Israeli Foreign Minister Benjamin Netanyahu says if he is elected prime minister in the upcoming polls, he will expel Palestinian leader Yasser Arafat.
In a televised speech Tuesday evening, Mr. Netanyahu said the new government's first order of business would be to force Mr. Arafat from the Palestinian territories.
Mr. Netanyahu, who is challenging Prime Minister Ariel Sharon for the leadership of the right-wing Likud Party, has been calling for Mr. Arafat's expulsion for months. But his remarks take on more significance now that he is in the government and trying to head the party favored to win the most seats in Israel's general elections.
Mr. Sharon has discussed the possibility of sending Mr. Arafat into exile, but has refrained from taking such action.
The United States, Israel's strongest ally, opposes such a move. U-N Secretary-General Kofi Annan Tuesday warned Israel against expelling Mr. Arafat, saying the international community would not favor such a move either.
The developments come as U-S envoy David Satterfield is in his second day of a visit to the region, holding talks with Israeli officials Tuesday and with Palestinians later.
Mr. Satterfield is pushing a so-called "roadmap" for Mideast peace that calls for establishment of a Palestinian state with temporary borders by the end of next year. On Tuesday, Mr. Arafat said Palestinians have accepted in principle the "roadmap," and would formally respond after consulting Arab states.
Meanwhile, Israeli forces have arrested three wanted Palestinians during a military operation into a refugee camp in the West Bank town of Tulkarm. The operation was part of the hunt for those responsible for the killing of five Israelis, including two young boys, in an attack Sunday at a kibbutz (communal farm) in northern Israel. The army did not say whether the gunman who attacked the kibbutz was among those detained.

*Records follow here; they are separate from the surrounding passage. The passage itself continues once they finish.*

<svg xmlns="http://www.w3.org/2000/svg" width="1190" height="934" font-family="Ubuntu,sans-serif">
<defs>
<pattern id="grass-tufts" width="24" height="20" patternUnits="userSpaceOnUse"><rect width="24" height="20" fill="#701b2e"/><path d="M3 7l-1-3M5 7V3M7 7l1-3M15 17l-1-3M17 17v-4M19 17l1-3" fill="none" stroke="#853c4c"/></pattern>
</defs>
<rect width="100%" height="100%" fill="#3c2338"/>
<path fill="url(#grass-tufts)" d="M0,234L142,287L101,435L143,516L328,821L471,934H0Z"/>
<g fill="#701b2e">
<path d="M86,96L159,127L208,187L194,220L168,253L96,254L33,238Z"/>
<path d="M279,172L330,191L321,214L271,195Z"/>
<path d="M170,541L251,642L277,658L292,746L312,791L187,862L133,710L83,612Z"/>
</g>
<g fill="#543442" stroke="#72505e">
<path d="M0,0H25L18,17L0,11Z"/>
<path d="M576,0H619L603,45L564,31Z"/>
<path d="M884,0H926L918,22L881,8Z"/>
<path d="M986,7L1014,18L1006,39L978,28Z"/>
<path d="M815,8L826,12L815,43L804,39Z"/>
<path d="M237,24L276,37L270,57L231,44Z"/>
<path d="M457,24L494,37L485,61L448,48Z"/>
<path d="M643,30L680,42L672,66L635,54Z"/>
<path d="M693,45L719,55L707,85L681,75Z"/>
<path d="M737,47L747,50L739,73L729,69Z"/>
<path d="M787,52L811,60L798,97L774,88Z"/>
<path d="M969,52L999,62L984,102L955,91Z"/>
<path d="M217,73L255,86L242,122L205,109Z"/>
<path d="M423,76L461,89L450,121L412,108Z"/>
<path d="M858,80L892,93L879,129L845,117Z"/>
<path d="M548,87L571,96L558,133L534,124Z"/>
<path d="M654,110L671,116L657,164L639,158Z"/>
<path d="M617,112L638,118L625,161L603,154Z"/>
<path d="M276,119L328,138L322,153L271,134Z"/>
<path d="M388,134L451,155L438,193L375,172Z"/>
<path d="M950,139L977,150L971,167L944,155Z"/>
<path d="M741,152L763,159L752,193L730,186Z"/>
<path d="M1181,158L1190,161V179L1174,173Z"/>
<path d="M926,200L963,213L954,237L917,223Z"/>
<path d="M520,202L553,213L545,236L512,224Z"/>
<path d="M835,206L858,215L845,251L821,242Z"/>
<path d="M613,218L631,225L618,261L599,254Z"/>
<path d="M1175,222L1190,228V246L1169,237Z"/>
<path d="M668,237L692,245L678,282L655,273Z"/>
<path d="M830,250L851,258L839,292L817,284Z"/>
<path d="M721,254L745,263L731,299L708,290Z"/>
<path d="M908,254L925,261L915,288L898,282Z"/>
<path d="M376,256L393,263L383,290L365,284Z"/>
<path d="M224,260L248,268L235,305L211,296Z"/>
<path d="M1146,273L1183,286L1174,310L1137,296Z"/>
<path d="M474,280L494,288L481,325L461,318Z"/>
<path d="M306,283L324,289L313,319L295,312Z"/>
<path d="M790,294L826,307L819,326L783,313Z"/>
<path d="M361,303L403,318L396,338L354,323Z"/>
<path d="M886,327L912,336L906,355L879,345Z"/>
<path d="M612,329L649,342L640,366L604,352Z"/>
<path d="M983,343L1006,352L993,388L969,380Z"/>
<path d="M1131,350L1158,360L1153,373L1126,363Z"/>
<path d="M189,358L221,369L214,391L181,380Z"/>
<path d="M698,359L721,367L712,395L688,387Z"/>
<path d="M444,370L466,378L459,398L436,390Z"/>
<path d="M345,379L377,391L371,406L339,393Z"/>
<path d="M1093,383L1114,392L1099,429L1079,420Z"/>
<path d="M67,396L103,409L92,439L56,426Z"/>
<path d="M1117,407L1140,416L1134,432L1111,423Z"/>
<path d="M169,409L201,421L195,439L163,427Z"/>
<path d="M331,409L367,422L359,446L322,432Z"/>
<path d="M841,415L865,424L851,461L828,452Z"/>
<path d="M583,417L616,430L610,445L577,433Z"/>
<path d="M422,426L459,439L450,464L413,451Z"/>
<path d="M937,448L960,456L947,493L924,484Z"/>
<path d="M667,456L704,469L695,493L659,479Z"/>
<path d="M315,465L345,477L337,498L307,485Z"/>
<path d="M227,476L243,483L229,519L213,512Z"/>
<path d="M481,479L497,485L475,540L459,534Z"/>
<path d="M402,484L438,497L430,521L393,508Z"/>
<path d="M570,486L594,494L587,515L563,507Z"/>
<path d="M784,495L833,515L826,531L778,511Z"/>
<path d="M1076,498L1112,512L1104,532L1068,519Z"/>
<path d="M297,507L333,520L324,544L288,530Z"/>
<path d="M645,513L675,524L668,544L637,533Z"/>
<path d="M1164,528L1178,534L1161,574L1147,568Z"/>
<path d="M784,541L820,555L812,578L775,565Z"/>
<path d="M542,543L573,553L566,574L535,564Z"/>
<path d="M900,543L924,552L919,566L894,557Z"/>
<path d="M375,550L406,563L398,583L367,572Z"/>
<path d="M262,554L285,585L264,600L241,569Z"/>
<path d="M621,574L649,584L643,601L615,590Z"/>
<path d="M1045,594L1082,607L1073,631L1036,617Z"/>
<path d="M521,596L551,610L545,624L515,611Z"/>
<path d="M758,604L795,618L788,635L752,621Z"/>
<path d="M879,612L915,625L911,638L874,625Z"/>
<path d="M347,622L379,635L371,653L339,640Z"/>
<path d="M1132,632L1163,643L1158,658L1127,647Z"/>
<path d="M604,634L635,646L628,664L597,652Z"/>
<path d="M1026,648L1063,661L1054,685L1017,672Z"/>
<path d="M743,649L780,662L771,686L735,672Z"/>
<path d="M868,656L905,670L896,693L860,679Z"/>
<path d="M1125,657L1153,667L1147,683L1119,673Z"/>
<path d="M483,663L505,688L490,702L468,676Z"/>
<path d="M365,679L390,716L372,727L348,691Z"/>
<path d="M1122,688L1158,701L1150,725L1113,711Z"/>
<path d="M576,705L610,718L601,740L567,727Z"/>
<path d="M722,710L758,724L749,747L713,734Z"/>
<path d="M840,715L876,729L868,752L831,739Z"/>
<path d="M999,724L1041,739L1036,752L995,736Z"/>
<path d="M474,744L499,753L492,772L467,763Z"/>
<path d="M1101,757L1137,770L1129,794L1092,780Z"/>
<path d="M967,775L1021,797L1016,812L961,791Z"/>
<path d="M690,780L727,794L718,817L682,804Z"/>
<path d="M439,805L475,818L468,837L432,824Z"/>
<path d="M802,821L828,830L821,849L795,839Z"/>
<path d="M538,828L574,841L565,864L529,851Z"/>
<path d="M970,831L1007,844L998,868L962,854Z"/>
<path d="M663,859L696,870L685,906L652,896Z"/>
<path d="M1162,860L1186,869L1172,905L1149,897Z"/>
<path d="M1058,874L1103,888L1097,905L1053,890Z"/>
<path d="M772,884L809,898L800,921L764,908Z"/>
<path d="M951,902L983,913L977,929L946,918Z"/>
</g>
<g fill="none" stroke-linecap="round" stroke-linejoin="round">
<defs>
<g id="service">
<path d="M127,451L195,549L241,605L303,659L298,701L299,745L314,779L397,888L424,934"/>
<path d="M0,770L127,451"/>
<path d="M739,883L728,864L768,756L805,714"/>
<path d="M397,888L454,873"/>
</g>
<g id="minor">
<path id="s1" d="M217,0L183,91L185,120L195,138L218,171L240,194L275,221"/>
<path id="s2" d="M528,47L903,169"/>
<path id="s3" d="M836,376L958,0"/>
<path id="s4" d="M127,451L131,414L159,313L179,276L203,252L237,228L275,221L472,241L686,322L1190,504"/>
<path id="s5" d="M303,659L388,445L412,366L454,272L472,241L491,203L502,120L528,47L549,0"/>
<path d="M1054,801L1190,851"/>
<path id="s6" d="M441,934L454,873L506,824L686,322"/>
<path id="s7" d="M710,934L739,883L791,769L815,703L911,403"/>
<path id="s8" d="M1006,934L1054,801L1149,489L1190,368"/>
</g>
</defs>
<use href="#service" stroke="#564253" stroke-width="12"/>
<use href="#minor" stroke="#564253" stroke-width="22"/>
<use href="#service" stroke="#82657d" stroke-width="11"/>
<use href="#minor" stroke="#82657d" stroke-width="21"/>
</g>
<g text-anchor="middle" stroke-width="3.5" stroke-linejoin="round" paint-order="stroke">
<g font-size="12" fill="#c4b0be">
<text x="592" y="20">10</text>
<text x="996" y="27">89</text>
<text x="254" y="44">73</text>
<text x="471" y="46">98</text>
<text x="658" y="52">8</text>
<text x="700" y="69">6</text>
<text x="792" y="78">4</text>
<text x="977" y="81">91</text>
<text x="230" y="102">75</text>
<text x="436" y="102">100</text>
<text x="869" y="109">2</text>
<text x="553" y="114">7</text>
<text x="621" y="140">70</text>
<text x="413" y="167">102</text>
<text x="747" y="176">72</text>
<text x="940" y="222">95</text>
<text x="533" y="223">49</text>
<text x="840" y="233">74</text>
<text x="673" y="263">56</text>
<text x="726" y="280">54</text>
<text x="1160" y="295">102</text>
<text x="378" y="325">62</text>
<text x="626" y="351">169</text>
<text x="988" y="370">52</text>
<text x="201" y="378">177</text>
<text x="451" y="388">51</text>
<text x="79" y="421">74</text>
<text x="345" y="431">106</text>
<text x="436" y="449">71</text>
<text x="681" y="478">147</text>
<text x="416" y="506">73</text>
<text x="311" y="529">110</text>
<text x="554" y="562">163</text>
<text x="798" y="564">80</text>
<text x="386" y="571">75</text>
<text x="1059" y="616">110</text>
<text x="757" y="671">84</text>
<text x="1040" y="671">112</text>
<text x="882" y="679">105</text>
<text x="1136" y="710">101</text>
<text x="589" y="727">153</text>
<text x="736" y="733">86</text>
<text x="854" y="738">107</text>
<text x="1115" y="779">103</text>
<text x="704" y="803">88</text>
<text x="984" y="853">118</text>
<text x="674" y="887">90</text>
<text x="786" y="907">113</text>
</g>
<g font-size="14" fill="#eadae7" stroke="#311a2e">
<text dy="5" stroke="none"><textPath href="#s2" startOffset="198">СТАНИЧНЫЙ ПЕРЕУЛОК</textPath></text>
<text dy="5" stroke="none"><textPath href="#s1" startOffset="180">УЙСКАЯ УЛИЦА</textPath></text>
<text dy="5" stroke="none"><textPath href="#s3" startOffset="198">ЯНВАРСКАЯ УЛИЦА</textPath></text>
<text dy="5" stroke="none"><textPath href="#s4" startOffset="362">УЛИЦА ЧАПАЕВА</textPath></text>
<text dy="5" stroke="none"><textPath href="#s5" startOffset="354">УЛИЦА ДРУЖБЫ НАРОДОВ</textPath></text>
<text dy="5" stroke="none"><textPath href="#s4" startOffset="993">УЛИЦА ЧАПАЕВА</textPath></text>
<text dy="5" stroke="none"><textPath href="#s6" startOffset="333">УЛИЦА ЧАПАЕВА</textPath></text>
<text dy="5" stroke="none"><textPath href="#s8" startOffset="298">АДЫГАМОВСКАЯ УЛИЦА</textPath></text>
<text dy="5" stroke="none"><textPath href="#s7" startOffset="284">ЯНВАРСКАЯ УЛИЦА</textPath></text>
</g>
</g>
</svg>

In a village north of Tulkarm, Israeli troops demolished the family home of a Palestinian activist (Mohammed Naifeh), who, the army says, planned the attack on the kibbutz.
The Al-Aqsa Martyrs Brigades - an armed wing of Palestinian leader Yasser Arafat's Fatah movement - has claimed responsibility for the attack. Mr. Arafat says he has set up a committee to investigate.